The next day after receiving that sign I began my research and that very weekend I bought 100 dollars worth of flowers at Trader Joe’s and arranged them together with just intention and my own creativity. I created an Instagram that very week to document my journey and on the same day I received a bridal bouquet order. I was terrified but I knew that I had to do it and I would do all my research to make sure I delivered quality work.
This bridal bouquet led to three more weddings being booked and baby showers and birthdays all being booked within three months. I was overwhelmed and scared but I knew somewhere in my heart I could do it even with no experience. Each one I received such positive feedback and compliments such as “You have a natural eye for it.” I was grateful to receive these but I knew I needed to educate myself on floristry if I wanted to take this seriously.
And so I enrolled in a highly regarded workshop by Korean florist, Aulling Atelier in Los Angeles. With not much budget or money for it, I knew I had to do it. I have taken away so much in this workshop and in another taught by Korean florist Beige Bud’s workshop. I was able to apply these techniques to my own practices and work and it made me feel so happy to see improvement in my skill set.

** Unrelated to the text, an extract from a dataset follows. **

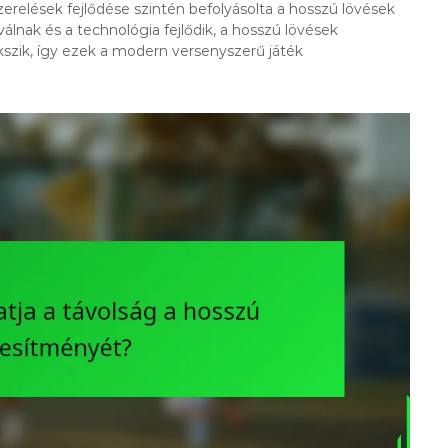
zerelések fejlődése szintén befolyásolta a hosszú lövések
nak és a technológia fejlődik, a hosszú lövések
szik, így ezek a modern versenyszerű játék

All my life I had never actually taken a liking to flowers; I associated them with death and “sorry” flowers. Taking part in floristry and learning all the beautiful varieties and their unique characteristics has completely changed me. As someone who tends to overthink and always be in my head, flowers remind me to be present in my own life and to appreciate every fleeting moment with my family, my friends, and my relationships with others. I am grateful to have rewritten the narrative I once had about flowers. Now I can’t help but love them more and more as I learn.
I would love nothing more than to continue honing in on my floristry education with workshops, mentorships, and online courses. For my 30th birthday, I would love your help in being able to do so. Anything is appreciated and I will be sharing my learning journey on my Instagram @dearfleurs_ with you all.
How Your Support Helps:
This money will mainly go toward floral workshops and training. Every bit truly helps:
$25 helps purchase a bucket of fresh flowers for me to practice arranging
$50 covers floral supplies for one floral project
$100 funds the enrollment fee for a single online floral design module
$250 covers travel to LA for one in-person workshop day
$500 sponsors a portion of an advanced floral installation course
$2,000+ makes it possible for me to enroll in a full multi-day masterclass and build my professional portfolio
Thank you so much for considering celebrating my 30th birthday by investing in my dreams. With your support, I can keep creating beauty and spreading joy through flowers.
Thank you for taking the time to read my story. Thank you for your support in each and every way. Thank you.